RECORDS FOR THIS EXERCISE -
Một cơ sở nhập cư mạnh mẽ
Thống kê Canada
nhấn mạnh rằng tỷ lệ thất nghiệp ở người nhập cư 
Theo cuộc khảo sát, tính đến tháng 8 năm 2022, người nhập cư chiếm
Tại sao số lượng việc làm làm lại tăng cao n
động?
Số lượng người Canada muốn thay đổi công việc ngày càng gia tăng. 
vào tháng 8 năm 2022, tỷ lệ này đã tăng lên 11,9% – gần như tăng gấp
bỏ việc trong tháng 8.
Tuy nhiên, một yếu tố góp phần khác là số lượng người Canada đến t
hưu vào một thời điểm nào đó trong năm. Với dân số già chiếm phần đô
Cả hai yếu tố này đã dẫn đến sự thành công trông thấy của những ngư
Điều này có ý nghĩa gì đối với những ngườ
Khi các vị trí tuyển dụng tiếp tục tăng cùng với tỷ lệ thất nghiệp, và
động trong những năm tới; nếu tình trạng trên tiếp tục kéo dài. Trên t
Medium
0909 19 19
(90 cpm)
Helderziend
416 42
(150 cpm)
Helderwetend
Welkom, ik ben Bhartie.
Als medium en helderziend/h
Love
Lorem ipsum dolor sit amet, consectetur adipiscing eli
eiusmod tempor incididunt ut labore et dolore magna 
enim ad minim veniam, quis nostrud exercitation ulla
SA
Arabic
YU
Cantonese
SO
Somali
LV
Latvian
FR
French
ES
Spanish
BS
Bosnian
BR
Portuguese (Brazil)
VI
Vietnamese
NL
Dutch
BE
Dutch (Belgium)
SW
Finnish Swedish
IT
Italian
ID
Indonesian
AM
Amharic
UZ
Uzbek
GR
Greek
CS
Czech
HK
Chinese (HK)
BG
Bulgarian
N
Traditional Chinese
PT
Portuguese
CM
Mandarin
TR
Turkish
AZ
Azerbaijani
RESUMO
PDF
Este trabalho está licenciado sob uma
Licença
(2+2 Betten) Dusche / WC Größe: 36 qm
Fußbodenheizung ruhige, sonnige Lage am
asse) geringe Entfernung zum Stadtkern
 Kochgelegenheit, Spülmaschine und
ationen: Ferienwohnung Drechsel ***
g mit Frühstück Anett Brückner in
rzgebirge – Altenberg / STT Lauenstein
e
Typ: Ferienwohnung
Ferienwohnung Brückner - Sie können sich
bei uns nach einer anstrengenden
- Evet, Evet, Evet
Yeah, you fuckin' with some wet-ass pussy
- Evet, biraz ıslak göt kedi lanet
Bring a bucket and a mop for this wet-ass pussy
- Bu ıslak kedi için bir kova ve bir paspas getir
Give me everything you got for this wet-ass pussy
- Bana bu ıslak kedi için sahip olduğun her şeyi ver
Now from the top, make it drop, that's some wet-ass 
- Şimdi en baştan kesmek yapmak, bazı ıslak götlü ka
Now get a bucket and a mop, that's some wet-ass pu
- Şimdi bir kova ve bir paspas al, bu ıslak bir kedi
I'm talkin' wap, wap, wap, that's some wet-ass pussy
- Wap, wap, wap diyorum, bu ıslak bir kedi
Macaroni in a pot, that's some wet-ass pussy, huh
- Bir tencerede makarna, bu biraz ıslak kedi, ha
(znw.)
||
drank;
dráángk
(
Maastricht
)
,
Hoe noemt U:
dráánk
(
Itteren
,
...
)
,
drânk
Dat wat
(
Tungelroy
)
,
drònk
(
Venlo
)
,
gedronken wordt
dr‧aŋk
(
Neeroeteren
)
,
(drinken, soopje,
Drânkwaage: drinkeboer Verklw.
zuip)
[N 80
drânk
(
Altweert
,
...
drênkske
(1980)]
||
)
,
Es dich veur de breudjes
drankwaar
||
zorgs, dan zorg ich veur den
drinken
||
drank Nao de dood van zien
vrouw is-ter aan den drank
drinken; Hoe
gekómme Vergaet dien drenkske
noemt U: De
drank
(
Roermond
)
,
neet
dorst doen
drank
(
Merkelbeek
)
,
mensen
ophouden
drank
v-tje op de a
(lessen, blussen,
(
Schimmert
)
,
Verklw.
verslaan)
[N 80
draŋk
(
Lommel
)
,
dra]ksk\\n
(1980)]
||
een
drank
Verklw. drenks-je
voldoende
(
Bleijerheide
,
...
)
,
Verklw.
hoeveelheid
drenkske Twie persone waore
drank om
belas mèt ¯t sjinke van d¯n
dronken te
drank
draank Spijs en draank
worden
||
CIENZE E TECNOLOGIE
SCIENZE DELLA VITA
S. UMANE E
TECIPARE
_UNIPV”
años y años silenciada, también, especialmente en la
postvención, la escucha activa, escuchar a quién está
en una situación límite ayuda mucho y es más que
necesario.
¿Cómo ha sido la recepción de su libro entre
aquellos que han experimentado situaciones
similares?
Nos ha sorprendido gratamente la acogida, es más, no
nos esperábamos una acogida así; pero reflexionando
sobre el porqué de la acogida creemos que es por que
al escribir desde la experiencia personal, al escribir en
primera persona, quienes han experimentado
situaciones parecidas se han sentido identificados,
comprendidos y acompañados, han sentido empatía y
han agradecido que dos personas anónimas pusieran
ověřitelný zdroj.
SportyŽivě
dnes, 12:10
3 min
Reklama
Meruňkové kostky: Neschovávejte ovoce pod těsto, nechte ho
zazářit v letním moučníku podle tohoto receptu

---

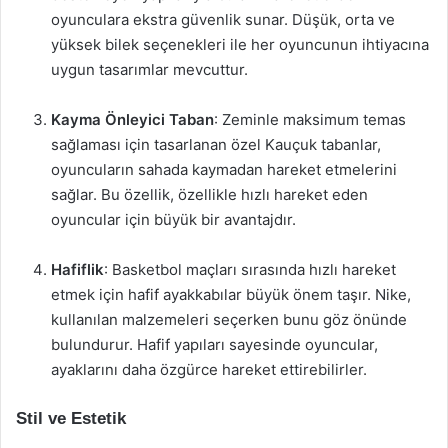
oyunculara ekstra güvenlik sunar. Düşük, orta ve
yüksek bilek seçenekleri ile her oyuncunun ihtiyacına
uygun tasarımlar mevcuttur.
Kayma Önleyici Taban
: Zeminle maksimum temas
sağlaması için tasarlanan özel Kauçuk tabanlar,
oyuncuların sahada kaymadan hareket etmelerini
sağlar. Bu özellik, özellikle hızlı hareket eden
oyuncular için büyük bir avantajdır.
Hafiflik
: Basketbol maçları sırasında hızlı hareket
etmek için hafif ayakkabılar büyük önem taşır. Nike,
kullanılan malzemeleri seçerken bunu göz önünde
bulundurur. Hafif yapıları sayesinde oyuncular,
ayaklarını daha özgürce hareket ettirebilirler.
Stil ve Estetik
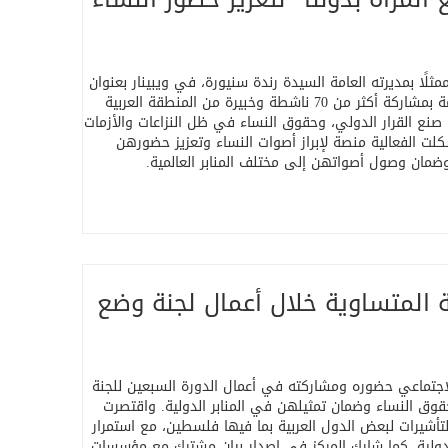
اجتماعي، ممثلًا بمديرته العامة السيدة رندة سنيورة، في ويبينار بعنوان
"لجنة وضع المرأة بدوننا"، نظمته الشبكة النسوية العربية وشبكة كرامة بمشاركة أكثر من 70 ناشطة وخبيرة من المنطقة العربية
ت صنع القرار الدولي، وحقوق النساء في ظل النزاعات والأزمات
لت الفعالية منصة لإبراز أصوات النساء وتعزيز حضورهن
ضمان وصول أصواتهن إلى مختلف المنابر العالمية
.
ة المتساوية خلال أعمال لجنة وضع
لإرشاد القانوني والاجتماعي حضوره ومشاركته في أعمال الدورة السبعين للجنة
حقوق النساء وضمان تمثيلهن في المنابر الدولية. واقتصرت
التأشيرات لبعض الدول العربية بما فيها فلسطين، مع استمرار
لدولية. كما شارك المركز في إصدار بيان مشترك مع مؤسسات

AIM OF THE EXERCISE - Please lay out the lines from the line with "اجتماعي، ممثلًا بمديرته" to the line with "لإرشاد القانوني والاجتماعي" as a Markdown table with the columns No. and Line, numbering each line in order and leaving out any blank lines.

WRITTEN RESPONSE -
| No. | Line |
|---|---|
| 1 | اجتماعي، ممثلًا بمديرته العامة السيدة رندة سنيورة، في ويبينار بعنوان |
| 2 | "لجنة وضع المرأة بدوننا"، نظمته الشبكة النسوية العربية وشبكة كرامة بمشاركة أكثر من 70 ناشطة وخبيرة من المنطقة العربية |
| 3 | ت صنع القرار الدولي، وحقوق النساء في ظل النزاعات والأزمات |
| 4 | لت الفعالية منصة لإبراز أصوات النساء وتعزيز حضورهن |
| 5 | ضمان وصول أصواتهن إلى مختلف المنابر العالمية |
| 6 | . |
| 7 | ة المتساوية خلال أعمال لجنة وضع |
| 8 | لإرشاد القانوني والاجتماعي حضوره ومشاركته في أعمال الدورة السبعين للجنة |